3.4. Computation of Interaction Energy by MD Simulations

MD simulations are able to describe the crystal structure specificity of depressant molecules with different minerals. The computed interaction energies of tannin and sodium fluosilicate molecules with fluorite (111), barite (001) and calcite (104) surfaces are compared in

Table 4. A comparison of computed interaction energies (kcal/mol) of adsorbate molecules on mineral surfaces.

Adsorbate	Adsorbent
	Fluorite	Barite	Calcite
Tannin	−897.38	−1910.45	−3169.39
Sodium fluosilicate	−81.74	−92.46	−86.24
Water	−16.34	−21.24	−31.12

, and the final adsorption configurations of depressants with minerals are shown in Figure 10.

As illustrated in Table 4, the interaction energies of the water molecules with mineral surfaces are much smaller than those of the depressants, confirming that the depressants indeed adsorb on the mineral surfaces by replacing water. The magnitude of tannin adsorption energies on mineral surfaces is in the order of: calcite > barite > fluorite; and that of sodium fluosilicate adsorption energies is in the order of: barite > calcite > fluorite. Such trends are consistent with the flotation results (Figure 4 and Figure 5), i.e., the order of flotation recovery with the addition of tannin is: calcite < barite < fluorite; and barite < calcite < fluorite with the addition of sodium fluosilicate. The MD simulations results match well with the experimental results.

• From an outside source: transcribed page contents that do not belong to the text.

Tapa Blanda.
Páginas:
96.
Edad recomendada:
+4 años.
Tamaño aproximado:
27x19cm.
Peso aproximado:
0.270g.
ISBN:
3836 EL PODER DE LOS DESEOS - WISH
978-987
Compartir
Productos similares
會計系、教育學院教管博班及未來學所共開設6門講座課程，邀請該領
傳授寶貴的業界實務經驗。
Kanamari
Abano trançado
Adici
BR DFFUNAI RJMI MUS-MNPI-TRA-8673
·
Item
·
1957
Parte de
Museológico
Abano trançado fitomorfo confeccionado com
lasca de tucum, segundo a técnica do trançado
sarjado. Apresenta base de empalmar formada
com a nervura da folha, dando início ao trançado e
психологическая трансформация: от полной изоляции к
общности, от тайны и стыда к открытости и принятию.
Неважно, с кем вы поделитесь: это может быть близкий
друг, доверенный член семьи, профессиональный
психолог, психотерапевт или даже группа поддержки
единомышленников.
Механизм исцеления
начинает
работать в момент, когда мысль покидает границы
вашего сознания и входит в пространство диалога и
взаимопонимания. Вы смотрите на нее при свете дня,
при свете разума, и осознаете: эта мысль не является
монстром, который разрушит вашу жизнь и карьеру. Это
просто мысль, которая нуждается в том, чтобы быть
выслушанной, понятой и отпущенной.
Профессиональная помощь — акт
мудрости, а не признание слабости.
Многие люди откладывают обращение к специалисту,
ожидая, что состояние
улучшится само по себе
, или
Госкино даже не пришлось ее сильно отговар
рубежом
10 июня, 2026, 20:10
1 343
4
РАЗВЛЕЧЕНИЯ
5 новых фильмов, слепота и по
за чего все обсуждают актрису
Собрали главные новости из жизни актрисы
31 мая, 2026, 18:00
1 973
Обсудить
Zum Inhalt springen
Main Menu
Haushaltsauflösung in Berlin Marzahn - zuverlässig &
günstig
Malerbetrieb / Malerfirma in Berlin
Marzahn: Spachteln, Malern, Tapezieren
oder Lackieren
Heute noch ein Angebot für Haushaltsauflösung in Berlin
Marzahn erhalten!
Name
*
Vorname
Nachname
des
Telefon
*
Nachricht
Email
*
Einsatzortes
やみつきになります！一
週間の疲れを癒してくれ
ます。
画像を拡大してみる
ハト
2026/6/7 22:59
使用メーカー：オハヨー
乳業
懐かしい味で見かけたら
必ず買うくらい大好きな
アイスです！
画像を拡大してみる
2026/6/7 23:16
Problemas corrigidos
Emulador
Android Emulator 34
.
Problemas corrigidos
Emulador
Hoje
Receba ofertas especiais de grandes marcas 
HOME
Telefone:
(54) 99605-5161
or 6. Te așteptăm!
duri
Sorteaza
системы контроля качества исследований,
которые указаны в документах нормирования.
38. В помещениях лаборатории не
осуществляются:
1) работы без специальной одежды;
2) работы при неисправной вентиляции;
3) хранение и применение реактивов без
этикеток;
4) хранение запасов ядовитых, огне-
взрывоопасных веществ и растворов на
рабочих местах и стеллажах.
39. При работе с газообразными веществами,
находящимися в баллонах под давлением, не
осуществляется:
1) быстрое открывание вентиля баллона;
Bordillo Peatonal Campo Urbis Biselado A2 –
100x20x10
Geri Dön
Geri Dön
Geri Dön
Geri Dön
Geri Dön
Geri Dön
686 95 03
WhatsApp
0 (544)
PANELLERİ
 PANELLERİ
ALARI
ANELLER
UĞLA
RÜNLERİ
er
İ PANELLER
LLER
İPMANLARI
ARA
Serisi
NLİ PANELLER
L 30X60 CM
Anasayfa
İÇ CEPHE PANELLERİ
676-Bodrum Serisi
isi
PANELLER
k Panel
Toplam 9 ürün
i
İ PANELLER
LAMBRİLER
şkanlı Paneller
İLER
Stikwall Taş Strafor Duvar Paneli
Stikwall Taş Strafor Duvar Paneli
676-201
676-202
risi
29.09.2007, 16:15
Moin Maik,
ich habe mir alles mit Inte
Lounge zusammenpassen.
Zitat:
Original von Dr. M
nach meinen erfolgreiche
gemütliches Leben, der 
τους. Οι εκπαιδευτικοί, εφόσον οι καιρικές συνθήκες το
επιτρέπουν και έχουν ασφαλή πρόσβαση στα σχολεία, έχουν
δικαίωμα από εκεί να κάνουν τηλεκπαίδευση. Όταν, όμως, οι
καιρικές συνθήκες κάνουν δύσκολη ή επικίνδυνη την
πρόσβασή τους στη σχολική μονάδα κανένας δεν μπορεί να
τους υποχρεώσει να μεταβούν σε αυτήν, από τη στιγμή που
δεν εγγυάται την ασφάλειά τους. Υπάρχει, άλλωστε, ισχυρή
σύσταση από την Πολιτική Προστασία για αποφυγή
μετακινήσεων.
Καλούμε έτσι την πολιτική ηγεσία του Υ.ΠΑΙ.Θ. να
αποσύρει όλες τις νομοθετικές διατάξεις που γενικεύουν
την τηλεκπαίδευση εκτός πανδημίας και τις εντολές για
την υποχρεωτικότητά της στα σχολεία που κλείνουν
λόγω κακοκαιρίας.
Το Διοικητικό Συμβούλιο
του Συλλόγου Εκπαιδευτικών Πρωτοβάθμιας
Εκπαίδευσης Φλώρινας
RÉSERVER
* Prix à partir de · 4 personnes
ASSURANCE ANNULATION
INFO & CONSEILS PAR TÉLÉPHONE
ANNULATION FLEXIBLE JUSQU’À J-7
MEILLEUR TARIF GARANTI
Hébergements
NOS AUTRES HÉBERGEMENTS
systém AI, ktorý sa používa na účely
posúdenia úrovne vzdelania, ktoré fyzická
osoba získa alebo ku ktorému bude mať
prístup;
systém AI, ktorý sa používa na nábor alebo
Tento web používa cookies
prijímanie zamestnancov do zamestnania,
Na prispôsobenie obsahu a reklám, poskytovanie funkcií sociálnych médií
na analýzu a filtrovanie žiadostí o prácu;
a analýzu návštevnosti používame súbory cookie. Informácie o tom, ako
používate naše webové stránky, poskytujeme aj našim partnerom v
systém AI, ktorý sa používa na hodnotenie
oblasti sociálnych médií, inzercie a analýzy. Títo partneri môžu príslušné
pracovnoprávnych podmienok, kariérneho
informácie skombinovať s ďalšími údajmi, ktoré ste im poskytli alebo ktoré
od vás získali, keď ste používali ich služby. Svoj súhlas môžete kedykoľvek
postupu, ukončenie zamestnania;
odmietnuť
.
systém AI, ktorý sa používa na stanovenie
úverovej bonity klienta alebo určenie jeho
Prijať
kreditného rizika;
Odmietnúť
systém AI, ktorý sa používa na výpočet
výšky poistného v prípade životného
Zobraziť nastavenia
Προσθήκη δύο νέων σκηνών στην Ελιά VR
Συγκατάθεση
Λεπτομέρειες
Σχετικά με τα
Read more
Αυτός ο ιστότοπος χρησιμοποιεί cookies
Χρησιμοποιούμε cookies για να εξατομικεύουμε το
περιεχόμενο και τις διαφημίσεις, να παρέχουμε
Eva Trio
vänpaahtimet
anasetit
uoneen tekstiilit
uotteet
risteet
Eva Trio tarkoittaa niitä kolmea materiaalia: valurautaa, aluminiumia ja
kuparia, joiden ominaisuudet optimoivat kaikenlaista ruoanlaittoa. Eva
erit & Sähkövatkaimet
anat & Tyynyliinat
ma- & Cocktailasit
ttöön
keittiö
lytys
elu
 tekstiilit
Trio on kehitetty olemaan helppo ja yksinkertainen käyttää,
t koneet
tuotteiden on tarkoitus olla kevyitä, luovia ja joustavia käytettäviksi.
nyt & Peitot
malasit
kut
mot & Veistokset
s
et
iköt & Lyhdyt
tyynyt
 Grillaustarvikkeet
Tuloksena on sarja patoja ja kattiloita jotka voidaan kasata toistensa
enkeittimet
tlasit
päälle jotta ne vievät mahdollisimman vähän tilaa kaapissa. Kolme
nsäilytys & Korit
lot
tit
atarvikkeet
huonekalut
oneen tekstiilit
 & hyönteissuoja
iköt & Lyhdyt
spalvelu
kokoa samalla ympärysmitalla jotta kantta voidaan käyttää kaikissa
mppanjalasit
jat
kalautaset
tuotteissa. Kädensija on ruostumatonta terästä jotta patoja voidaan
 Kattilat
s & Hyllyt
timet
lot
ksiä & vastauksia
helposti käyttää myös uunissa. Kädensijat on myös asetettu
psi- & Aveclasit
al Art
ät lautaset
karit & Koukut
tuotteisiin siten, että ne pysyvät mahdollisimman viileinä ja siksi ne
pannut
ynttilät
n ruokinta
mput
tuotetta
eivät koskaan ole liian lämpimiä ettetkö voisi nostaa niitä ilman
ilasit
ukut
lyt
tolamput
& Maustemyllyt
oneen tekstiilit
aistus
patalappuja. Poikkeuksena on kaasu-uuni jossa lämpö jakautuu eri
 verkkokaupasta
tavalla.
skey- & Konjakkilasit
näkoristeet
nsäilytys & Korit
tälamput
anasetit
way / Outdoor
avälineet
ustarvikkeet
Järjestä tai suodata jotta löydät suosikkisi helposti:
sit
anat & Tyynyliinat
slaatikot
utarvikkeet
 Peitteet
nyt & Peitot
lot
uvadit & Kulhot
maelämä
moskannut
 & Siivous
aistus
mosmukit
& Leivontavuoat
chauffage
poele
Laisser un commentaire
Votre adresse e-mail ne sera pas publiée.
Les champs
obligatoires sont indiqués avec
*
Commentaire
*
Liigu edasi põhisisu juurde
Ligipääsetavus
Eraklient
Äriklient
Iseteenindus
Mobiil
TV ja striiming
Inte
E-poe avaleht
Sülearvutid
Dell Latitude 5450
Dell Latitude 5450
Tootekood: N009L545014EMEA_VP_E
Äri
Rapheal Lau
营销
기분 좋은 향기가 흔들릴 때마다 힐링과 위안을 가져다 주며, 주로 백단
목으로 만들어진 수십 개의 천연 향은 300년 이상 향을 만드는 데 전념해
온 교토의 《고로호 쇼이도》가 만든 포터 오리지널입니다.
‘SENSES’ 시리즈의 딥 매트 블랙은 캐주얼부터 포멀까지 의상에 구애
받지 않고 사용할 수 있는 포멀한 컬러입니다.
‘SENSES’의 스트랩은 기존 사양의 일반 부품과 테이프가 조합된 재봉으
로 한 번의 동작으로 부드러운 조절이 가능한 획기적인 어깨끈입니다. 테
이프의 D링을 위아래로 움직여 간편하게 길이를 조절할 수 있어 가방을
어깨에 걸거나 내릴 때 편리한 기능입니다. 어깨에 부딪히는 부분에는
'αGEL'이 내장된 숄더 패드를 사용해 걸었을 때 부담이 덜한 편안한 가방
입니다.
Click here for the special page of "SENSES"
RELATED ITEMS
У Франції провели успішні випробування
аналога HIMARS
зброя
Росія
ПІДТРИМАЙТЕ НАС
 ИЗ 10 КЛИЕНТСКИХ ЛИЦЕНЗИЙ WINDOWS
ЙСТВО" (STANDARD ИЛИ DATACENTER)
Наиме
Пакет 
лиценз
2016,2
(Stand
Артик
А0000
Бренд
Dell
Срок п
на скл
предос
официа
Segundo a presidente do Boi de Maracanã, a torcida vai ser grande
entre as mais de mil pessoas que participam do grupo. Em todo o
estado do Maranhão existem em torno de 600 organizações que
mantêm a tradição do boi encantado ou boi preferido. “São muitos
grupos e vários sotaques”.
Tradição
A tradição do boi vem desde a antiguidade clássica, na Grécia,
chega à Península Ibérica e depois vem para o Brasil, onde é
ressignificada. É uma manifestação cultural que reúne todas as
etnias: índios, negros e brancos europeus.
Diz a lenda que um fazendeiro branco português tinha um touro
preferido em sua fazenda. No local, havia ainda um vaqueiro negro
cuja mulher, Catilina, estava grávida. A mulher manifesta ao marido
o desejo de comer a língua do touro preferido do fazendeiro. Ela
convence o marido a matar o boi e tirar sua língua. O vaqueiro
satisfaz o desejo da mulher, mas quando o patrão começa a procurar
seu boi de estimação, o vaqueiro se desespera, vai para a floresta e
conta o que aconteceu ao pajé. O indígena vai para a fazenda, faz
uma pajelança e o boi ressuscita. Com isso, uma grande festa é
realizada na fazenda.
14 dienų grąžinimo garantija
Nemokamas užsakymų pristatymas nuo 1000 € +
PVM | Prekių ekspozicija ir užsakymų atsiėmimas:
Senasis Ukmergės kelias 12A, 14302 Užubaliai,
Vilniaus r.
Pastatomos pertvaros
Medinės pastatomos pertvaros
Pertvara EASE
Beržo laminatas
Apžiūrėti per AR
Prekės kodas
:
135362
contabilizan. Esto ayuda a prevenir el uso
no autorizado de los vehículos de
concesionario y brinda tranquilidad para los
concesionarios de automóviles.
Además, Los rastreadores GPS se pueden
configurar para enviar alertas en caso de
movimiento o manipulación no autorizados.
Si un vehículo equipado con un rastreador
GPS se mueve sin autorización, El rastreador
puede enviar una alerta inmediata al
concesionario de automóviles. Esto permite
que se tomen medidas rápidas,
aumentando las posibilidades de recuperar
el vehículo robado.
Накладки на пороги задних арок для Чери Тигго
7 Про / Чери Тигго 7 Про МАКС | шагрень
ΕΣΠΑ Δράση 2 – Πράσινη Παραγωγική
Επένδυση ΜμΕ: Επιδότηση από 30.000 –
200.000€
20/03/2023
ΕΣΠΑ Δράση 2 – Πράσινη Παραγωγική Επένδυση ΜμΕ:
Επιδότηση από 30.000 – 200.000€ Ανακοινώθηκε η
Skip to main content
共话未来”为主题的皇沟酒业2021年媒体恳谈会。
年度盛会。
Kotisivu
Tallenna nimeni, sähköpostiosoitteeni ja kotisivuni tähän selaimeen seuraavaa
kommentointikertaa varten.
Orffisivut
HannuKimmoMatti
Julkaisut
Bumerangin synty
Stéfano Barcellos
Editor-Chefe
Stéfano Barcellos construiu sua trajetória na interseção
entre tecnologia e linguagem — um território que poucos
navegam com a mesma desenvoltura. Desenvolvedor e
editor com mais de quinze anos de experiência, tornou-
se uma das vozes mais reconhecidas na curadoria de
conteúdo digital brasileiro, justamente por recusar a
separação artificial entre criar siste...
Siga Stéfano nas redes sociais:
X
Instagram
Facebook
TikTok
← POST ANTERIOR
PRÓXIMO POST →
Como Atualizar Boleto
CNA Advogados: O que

It is noted from Table 4 that the tannin molecule adsorption energy is the highest on the calcite surface and that the sodium fluosilicate molecule adsorption is the highest on the barite surface. Such a strong adsorption of depressants on the mineral surfaces prevents the oleate species from reacting with the Ca²⁺ or Ba²⁺ surface sites. Consequently, the depressing effect of valonea extract on calcite was the strongest, and the depressing effect of sodium fluosilicate on barite was the strongest.

4. Conclusions

The separation of calcite from fluorite and barite in a mixed mineral pulp can be achieved by floating fluorite and barite, with >4 × 10⁻⁴ g/L valonea extract to depress calcite flotation, leaving the calcite in the tailings. The separation of barite from fluorite (and calcite) can be realized by adding >3 × 10⁻⁵ mol/L sodium fluosilicate to depress the barite and to float fluorite. This developed flotation separation process exhibits a great potential for industrial application.

The valonea extract and sodium fluosilicate depress these minerals by preventing oleate species from reacting with Ca²⁺ or Ba²⁺ surface sites. Adsorption of tannin molecule in the valonea extract is the highest on the calcite surface, and sodium fluosilicate adsorption is the highest on the barite surface.